What the exercise asks: Decide whether each statement below agrees with the passage on Towards a New Map of Africa. Answer yes or no for each and quote the text's deciding words. 1. The book deals closely with cartographic aspects of Africa. 2. Violent hostilities in Africa doubled in the 1990s. 3. Africa's share of the world's fresh water is spread evenly across the continent.

Source passage:
Towards a New Map of Africa is composed of contributions by two dozen authors who offer their thoughts on political, environmental, and economic changes on the continent since the publication of Timberlake's 1985 Earthscan book, Africa in Crisis. It does not delve into cartographic aspects of the continent as such, but encourages visualizing Africa differently and working collectively to create a "new map of Africa" (35). The mental map provided to readers is, despite efforts to point to positive changes in the region, one that is rather bleak. Structural Adjustment Programs [End Page 87] have produced maladjusted economies no more diversified than they were during the colonial period. The continent is awash with small arms, foreign investment remains low, AIDS and poverty are rampant, and occasional positive developments are anomalies. Even though some longstanding conflicts have ended, violent hostilities doubled in Africa in the 1990s. South Africa has majority rule, but there is genocide in Darfur, and the trafficking of as many as a hundred thousand African children annually continues. Some smallholders are benefiting from fair trade initiatives, and microcredit schemes are becoming more common, but Africa is now overtaking Latin America as the world region with the most inequitable income distribution. The African Union was formed, there is a movement toward greater regional cooperation, and many of the great despots from Africa's first generation of leaders are no longer in power; nevertheless the movement toward greater democracy and human rights has not been unidirectional. While there are more community conservation programs, threats to wildlife tourism can be expected to increase. Educational attainment remains relatively low continentwide. Africa has the fastest growing population but only 9 percent of the world's fresh water—and that is distributed highly unevenly. Agricultural production is low and food insecurity widespread. Overall, the "continent's economic position and opportunities have worsened in relative terms" since 1985 (6).

Given entries:
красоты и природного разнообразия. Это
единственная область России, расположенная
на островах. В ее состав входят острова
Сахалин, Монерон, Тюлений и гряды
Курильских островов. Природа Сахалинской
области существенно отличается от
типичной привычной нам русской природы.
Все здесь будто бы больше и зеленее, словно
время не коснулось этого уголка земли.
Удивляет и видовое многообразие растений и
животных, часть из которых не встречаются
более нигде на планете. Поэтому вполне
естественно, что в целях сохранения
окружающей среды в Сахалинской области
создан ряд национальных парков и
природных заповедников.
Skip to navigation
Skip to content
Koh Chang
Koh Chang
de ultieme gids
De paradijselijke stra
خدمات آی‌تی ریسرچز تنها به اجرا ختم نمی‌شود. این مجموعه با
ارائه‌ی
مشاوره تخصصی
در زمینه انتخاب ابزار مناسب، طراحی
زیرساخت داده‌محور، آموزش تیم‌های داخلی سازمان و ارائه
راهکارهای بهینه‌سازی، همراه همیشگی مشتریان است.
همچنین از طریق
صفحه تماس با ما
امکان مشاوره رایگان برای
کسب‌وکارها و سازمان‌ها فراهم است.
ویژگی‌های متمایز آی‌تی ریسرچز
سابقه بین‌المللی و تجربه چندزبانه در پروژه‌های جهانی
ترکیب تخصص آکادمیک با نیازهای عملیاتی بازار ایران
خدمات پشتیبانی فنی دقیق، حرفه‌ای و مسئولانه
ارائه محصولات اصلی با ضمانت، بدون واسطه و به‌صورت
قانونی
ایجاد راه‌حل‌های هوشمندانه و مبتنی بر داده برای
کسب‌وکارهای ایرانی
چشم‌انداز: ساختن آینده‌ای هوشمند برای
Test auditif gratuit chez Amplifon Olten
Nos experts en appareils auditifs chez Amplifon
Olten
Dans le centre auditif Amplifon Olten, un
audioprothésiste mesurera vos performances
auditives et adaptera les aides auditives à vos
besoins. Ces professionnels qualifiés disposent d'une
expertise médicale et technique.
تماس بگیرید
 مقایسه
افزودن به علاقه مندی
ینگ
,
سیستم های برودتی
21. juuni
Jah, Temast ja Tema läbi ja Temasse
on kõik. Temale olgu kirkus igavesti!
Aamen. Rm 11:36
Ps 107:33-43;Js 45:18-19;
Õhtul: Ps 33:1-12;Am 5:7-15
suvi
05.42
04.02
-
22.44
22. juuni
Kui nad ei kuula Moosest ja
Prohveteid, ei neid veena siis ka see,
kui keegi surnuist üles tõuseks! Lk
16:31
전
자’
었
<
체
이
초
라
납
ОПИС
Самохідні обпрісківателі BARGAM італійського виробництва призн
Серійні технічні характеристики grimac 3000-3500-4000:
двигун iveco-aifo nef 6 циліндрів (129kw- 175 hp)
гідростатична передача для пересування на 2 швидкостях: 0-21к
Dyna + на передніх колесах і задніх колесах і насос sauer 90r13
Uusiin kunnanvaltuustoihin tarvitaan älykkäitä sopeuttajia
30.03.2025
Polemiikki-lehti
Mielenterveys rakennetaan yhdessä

Written response:
1. No: "It does not delve into cartographic aspects of the continent as such"
2. Yes: "violent hostilities doubled in Africa in the 1990s"
3. No: "only 9 percent of the world's fresh water—and that is distributed highly unevenly"